The New York Times (3/14, A25, Belluck, Subscription Publication, 1.68M) reports a study published online on Wednesday in the New England Journal of Medicine found "family members who observed resuscitation efforts" of gravely ill patients "were significantly less likely to experience symptoms of post-traumatic stress, anxiety and depression than family members who did not." The results "applied regardless of whether the patient survived; most did not, since frequently patients in such dire condition cannot be saved." The study "also found that the presence of relatives did not affect the results of cardiopulmonary resuscitation, did not increase stress on physicians or other members of the medical teams, and did not result in legal claims."

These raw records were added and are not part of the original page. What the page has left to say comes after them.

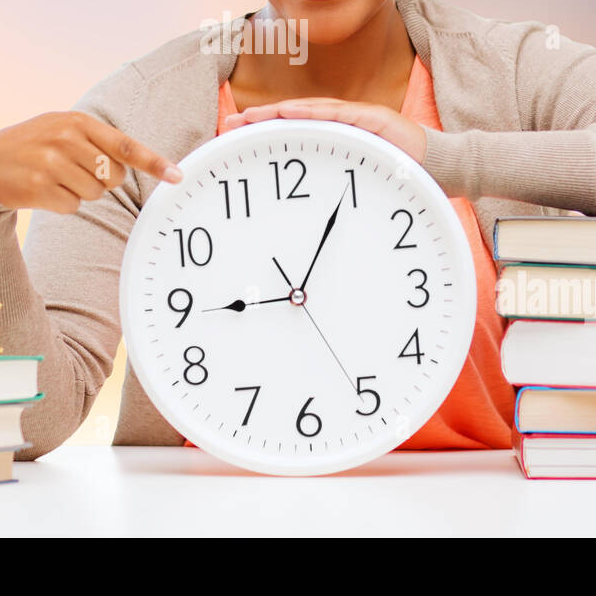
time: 9:04
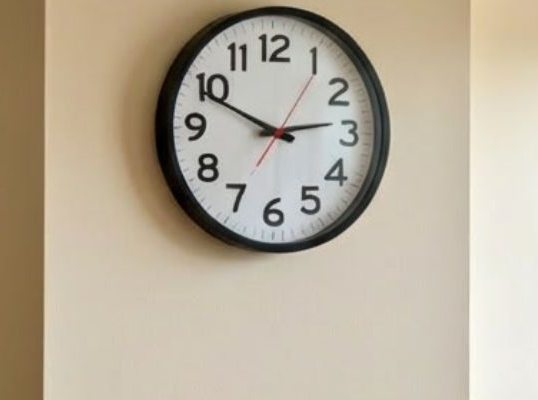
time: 2:48
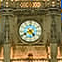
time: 4:39
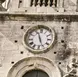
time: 11:26
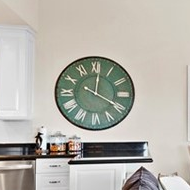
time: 12:19
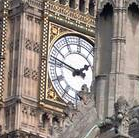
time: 1:47
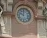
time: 10:00
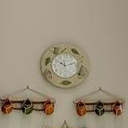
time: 10:12
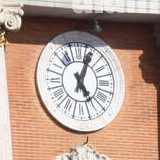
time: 5:03
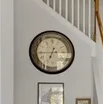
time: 6:44
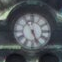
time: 5:26
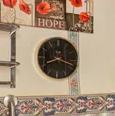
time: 8:17
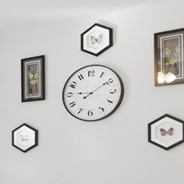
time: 9:09
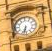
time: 6:32
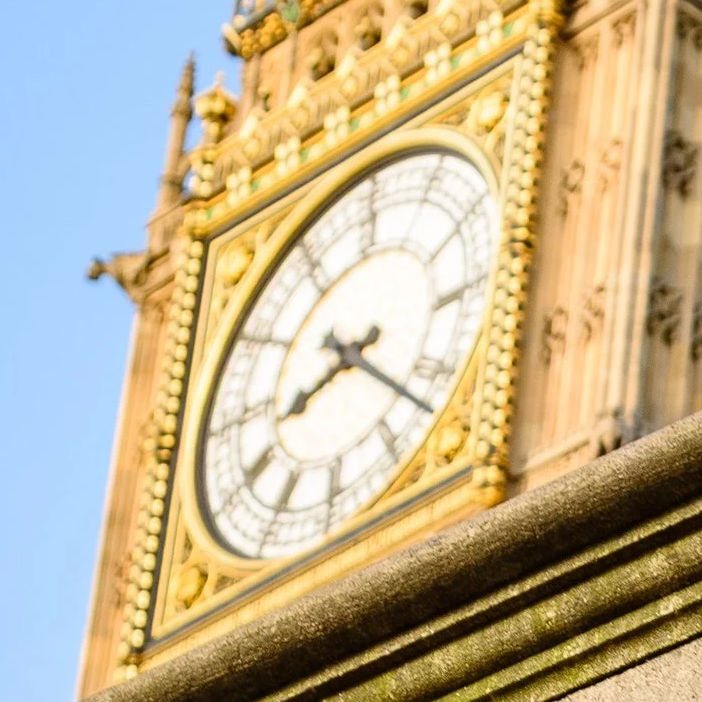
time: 8:21
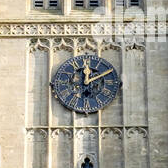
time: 12:10
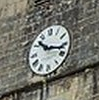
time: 10:17
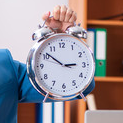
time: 2:51
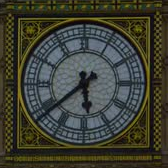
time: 5:38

The Los Angeles Times (3/14, Kaplan, 692K) "Booster Shots" blog reports the researchers hypothesized "that a close-up view of the resuscitation efforts might 'help family members understand that everything possible to bring the patient back to life has been implemented." In the study, French doctors asked 570 relatives if they "wanted to watch the proceedings, and 79% said yes." The study found that "family members in the control group were 70% more likely to have PTSD 90 days later than those in the group that was invited to observe CPR." Additionally, the researchers claimed that family members who weren't present during CPR were more likely to have symptoms of anxiety and depression
The NPR (3/14, Knox) "Shots" blog notes that in addition to family members coping better, the "resuscitation teams say they didn't experience more stress when relatives were present because relatives didn't interfere with the process. And their presence didn't affect things like the duration of CPR or survival rates." According to the blog, "Stephen Borron, a professor of emergency medicine at Texas Tech University and the sole American among the study's authors, thinks it will 'raise the level of the conversation' in the US on allowing family members to witness CPR."